By Bianca Cuaresma & Cai U. Ordinario
The Philippines reported a manufacturing sector pushing still higher in March following months of slack, a development experts rated as the second fastest in the region.
On Monday the influential media organization Nikkei and the think tank IHS Markit said the country’s purchasing managers’ index (PMI) accelerated to 53.8 from the 53.6 in February.
The PMI measures the health of the manufacturing sector and viewed as a composite whose components include new orders weighing the most at 30 percent; output, 25 percent; employment, 20 percent; suppliers’ delivery times, 15 percent; and stocks of purchases for the other 10 percent.
Readings above 50 signal an improvement in business conditions while readings below 50 show deterioration.
The PMI at 53.8 is above the Asean average of 50.9 in during the month, the second highest in the region next only to Vietnam with PMI of 54.6 for the period.
“Growth in both output and new orders remained key drivers, with rising client demand prompting firms to step up the pace of hiring. Firms also increased input buying but
greater production usage led to only a modest build in inventories. Increased demand did
not strain supplier capacity,” Nikkei reported.
“On the contrary, vendor performance improved, albeit at a slower rate. Meanwhile, further cost increases led to firms raising selling prices by the greatest extent in the series history,” it added.

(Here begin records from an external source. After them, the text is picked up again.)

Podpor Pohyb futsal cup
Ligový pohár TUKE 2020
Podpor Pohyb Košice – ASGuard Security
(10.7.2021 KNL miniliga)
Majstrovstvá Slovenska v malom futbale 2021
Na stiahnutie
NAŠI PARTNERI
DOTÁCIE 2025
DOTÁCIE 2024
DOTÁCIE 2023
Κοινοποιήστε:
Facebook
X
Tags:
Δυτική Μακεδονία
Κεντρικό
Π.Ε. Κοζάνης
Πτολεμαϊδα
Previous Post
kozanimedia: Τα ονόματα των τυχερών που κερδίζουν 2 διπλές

IHS Markit economist Bernard Aw said the March survey pointed to a further strengthening in the continued expansion of the manufacturing sector, which bodes well for growth prospects in the first quarter.

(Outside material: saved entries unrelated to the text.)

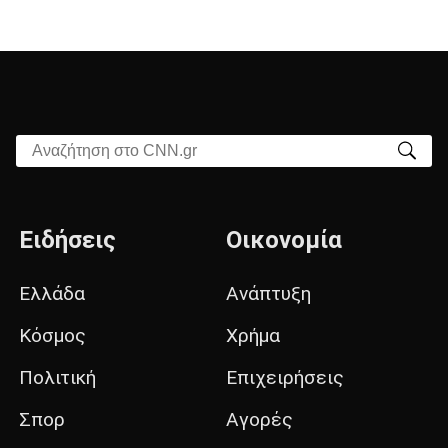
Αναζήτηση στο CNN.gr
Ειδήσεις
Οικονομία
Ελλάδα
Ανάπτυξη
Κόσμος
Χρήμα
Πολιτική
Επιχειρήσεις
Σπορ
Αγορές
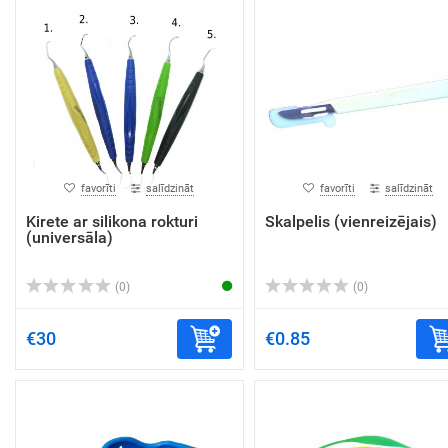
favorīti
salīdzināt
favorīti
salīdzināt
Kirete ar silikona rokturi
Skalpelis (vienreizējais)
(universāla)
(0)
(0)
€30
€0.85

“Growth is being driven mostly by robust domestic demand, stemming from buoyant consumers and public infrastructure spending, in particular,” Aw said.
“Export growth remained modest, helped by a stronger US dollar. However, the weaker exchange rate means that prices for imported inputs continued to be more expensive than before. Firms were able to pass on much of the higher costs to customers as demand for Filipino goods remains strong,” he added.
Aw also expressed confidence the manufacturing sector will grow stronger in the months ahead, given ample government support.
“If recent sectoral improvements continue, especially with increased government spending and resilient private consumption underpinning the economy, we could see stronger growth in the months ahead,” Aw said.
In a separate development, the National Economic and Development Authority (Neda) ruled out growth averaging as high as 8 percent under the Philippine Development Plan 2017-2022, unless increased attention and better management is lavished on the country’s natural resources.
Socioeconomic Planning Secretary Ernesto M. Pernia said attaining 7-percent to 8-percent growth in the medium term depends in part on the Natural Capital Accounting (NCA) program.
The NCA was instituted in the Philippine Development Plan 2017-2022 and the AmBisyon Natin 2040 highlighting government’s recognition of the importance of sustaining and preserving ecosystems for economic growth.
“We want to ensure that our pursuit of economic growth will not compromise our future,” Pernia said.
“This is why we [Neda] have been continuously supporting natural capital accounting or valuation to help Filipinos understand the true economic value of these resources and change the way we regard them.”
He also cited environmental costs to economic growth and acknowledged the Philippines has not been very successful in enforcing laws that safeguard the environment. The NCA will held address this since it supports the growth and performance of the economy, strengthens the resiliency of communities from climate change and disasters, and improves the welfare of the poor and marginalized members of society.
“While numerous laws and regulations have been passed to protect, conserve and sustain our natural resources, their enforcement have been weak and inadequate,” Pernia said.
Pernia made the remarks at the National Conference on NCA with the theme “Accounting Nature: Capitalizing Partnerships for the Future” last week.
The two-day conference served as a platform showcasing work on NCA and exchange information and experiences on various related efforts from the both local and international arena.
The event was also a venue for planners, policymakers, scientists, practitioners and advocates to further present how natural resource accounting and valuation can provide a more holistic view of the country’s economic performance.
An estimated number of 200 participants from various agencies and institutions, including the departments of Finance, Budget and Management, and Agriculture, and Climate Change Commission (CCC), legislative offices, academe, civil-society organizations and private sector attended the event.
The conference was organized in collaboration with the World Bank and in coordination with the Philippine Statistics Authority, Department of Environment and Natural Resources, Laguna Lake Development Authority, and Palawan Council for Sustainable Development.